Considering the cost of the infra it would take to replicate some of these services, not to mention bandwidth, DC, and electricity costs, you're probably still saving money. You're absolutely saving on Network Ops and Data Center Ops not to mention the huge investment in gear one has to make. A single server can cost over 100K. Network gear can costs way more. The fact that you don't have to make those investments is the allure. At a certain point, you might outgrow someones else's cloud and build your own, but that divide is a fairly large threshold to cross.
if you're buying either, you're paying millions in salaries to technicians and sysadmins and DBAs^W^W^Wdevops and SREs.

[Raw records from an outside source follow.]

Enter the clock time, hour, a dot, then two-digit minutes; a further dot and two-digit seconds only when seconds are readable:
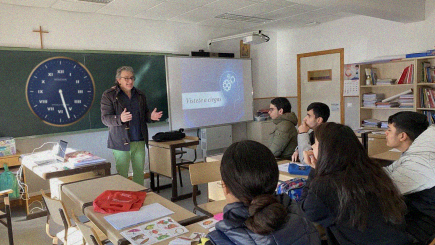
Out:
5.27
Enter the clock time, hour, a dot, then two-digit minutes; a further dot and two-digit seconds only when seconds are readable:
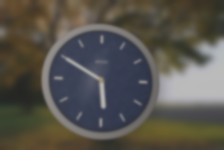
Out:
5.50
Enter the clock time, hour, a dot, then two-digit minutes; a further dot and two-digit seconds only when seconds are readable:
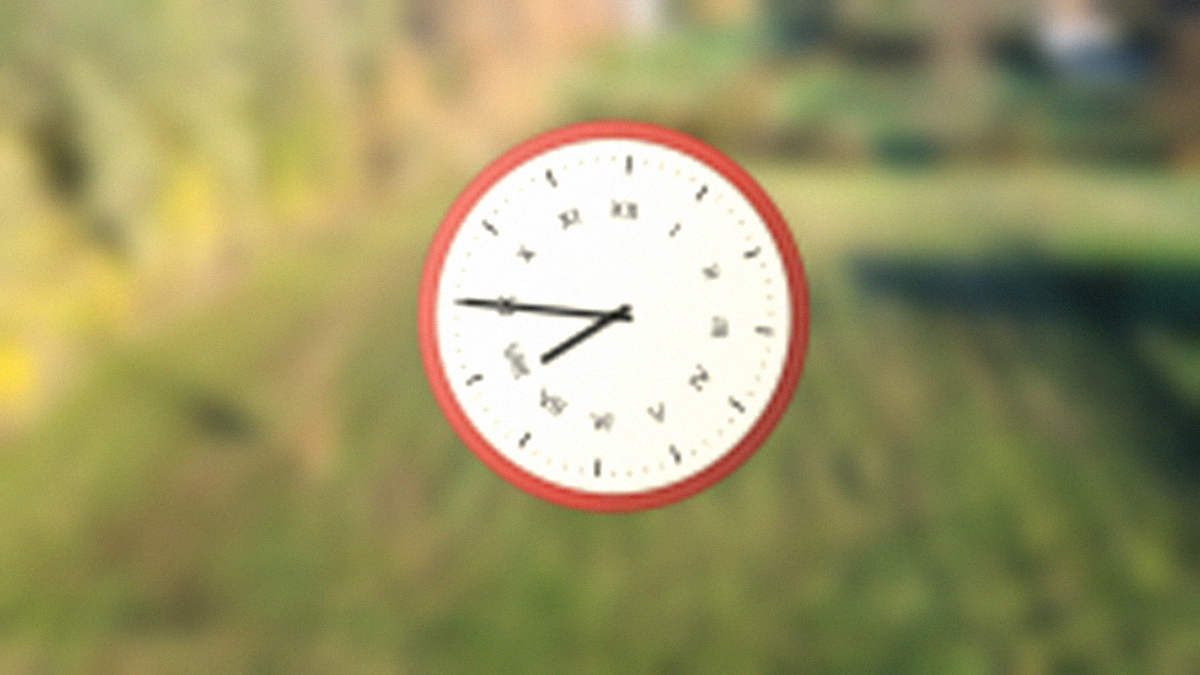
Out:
7.45
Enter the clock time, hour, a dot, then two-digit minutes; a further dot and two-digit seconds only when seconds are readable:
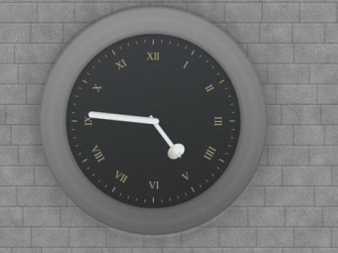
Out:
4.46
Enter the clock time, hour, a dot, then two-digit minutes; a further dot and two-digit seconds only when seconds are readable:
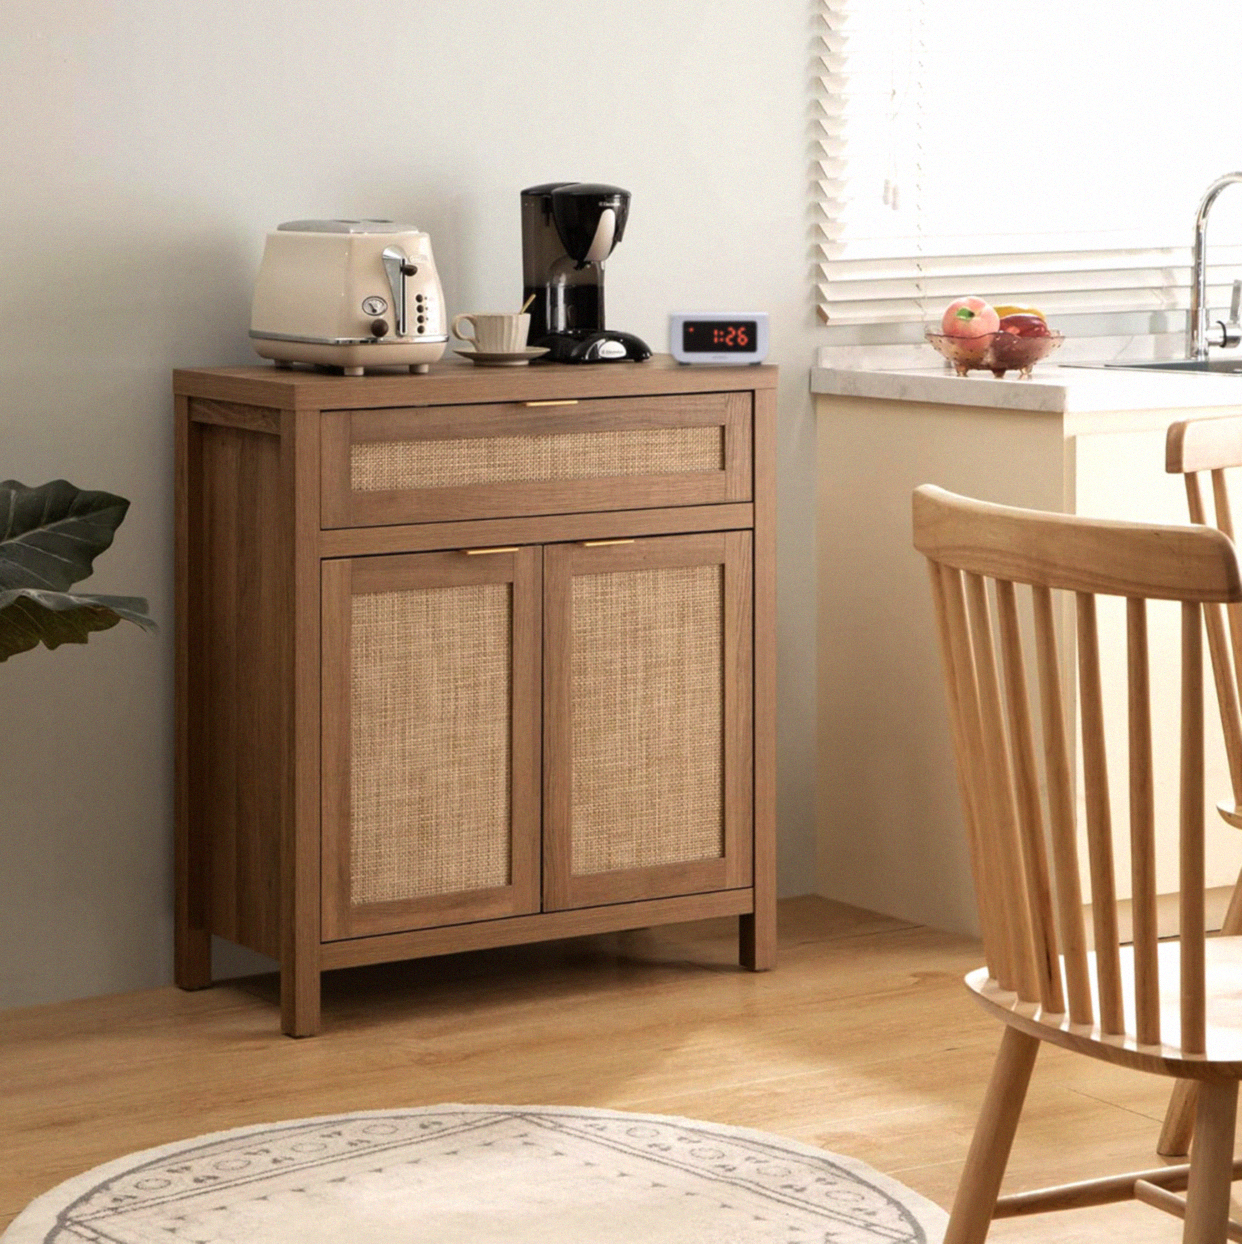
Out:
1.26
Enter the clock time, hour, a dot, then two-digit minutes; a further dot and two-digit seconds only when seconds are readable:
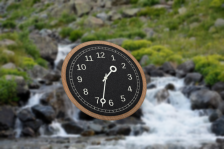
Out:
1.33
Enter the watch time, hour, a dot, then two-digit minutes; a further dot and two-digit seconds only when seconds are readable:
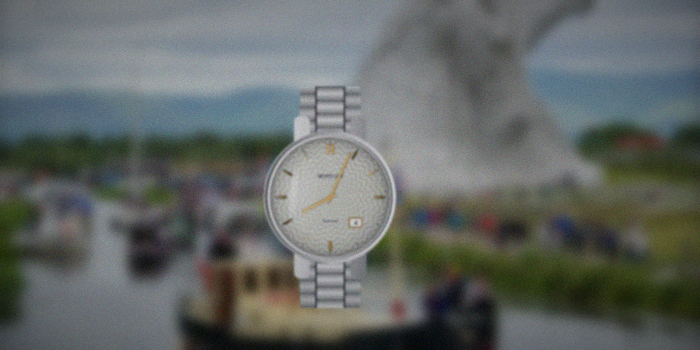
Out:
8.04
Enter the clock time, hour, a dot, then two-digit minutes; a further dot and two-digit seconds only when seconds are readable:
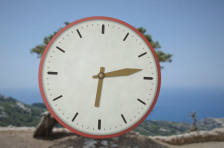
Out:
6.13
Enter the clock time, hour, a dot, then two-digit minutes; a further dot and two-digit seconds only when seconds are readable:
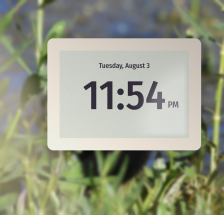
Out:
11.54
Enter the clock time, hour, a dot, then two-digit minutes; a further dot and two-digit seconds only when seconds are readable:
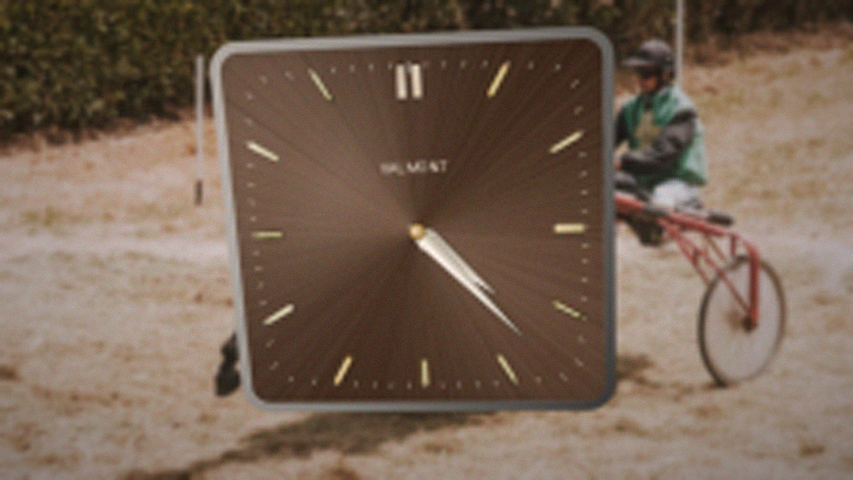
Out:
4.23
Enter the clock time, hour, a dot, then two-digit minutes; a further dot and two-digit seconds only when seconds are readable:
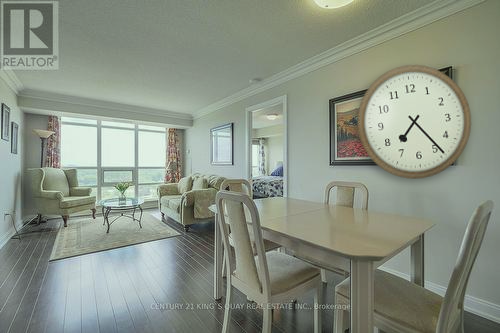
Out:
7.24
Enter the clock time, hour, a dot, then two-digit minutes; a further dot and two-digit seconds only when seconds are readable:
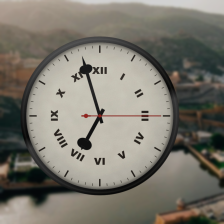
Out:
6.57.15
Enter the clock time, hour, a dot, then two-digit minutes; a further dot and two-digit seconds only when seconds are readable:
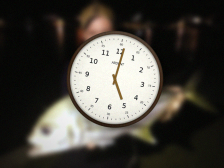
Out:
5.01
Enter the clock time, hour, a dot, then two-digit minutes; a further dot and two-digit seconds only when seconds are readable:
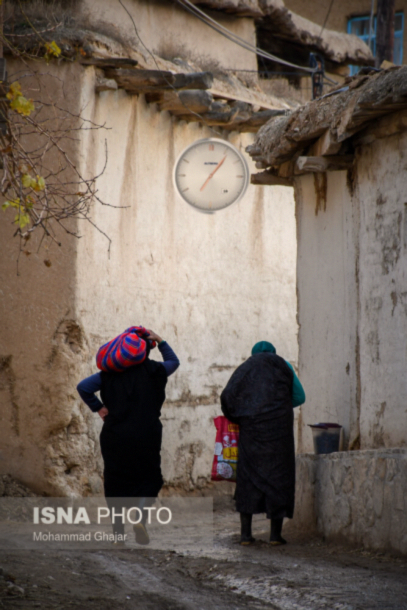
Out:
7.06
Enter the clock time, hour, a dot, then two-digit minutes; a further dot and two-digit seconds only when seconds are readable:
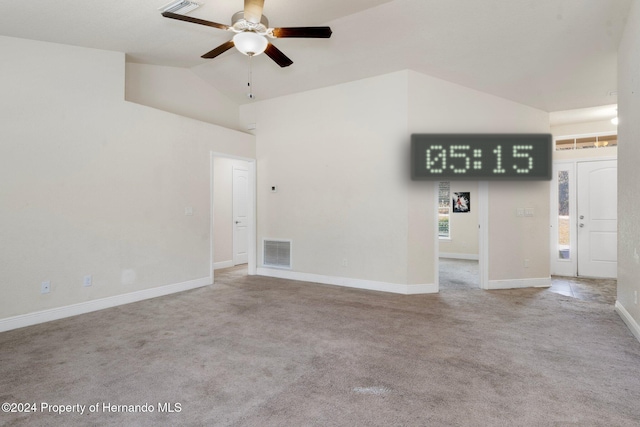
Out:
5.15
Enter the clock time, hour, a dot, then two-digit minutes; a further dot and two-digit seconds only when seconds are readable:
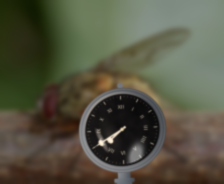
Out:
7.40
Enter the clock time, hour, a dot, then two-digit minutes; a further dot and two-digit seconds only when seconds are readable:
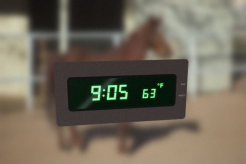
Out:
9.05
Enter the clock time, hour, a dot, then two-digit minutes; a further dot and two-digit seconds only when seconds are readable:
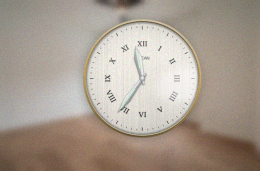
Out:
11.36
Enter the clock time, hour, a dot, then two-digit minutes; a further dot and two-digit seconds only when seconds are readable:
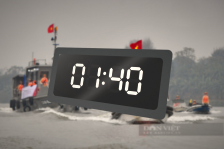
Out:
1.40
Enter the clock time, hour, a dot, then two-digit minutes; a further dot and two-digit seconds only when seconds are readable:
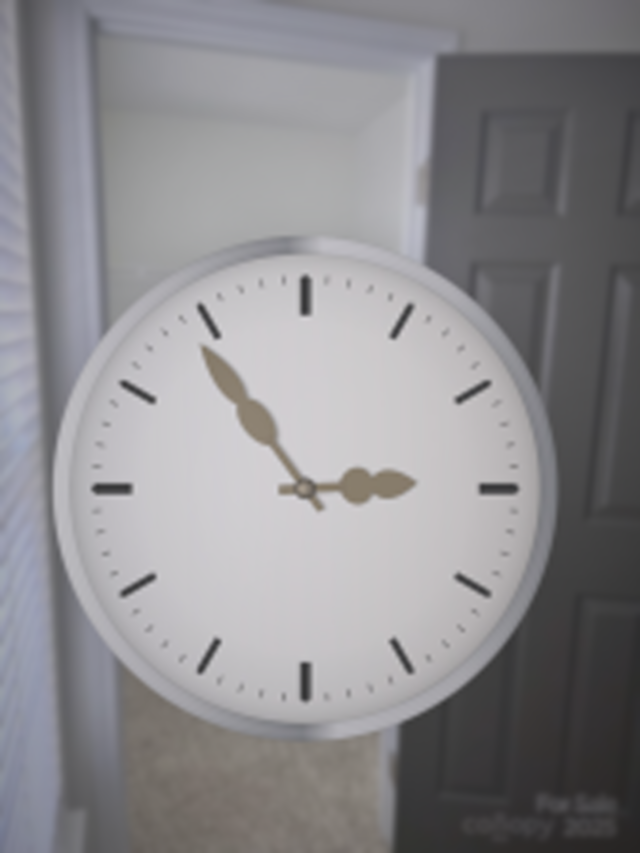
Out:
2.54
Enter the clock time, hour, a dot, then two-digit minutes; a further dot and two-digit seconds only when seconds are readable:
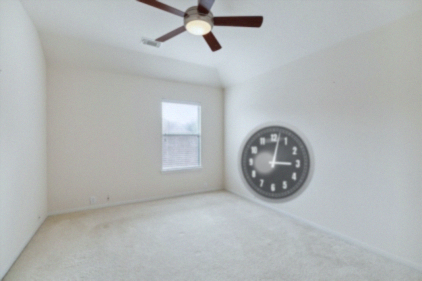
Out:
3.02
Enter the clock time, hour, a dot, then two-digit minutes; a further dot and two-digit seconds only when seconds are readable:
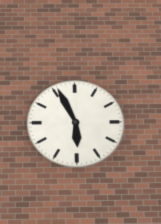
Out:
5.56
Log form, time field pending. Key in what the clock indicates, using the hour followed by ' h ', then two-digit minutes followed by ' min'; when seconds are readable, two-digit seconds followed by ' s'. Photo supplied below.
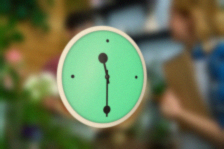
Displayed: 11 h 30 min
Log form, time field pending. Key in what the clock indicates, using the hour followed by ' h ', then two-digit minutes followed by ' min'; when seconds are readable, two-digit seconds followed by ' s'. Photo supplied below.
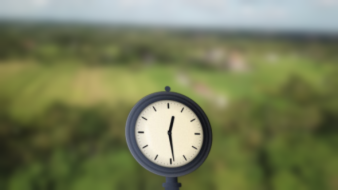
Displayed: 12 h 29 min
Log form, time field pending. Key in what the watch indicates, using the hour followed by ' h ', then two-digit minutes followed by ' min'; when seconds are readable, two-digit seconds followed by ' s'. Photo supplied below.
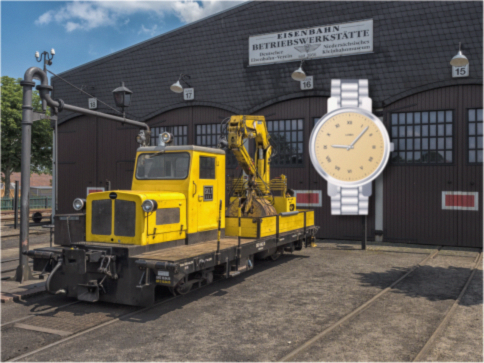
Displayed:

i've been on both sides of the fence and it's a case of 'grass is always greener on the other side'. the truth is, running any sort of non-trivial infra is ducking expensive.
Depends on how much abstraction you have, I have seen big companies where deploying code is basically like using Heroku. As an engineer responsible for a couple of services you don't need to know or care if this code is running on bare metal, Mesos, K8s and you care even less about the data center.
I come from this old world of managing switches and servers and today we definitely need a lot less people to run code in production. I used to work at a company with ~2000 machines in physical data centers before containerization, this required a huge infra team - I'm sure that today I could support the same workloads with half the team.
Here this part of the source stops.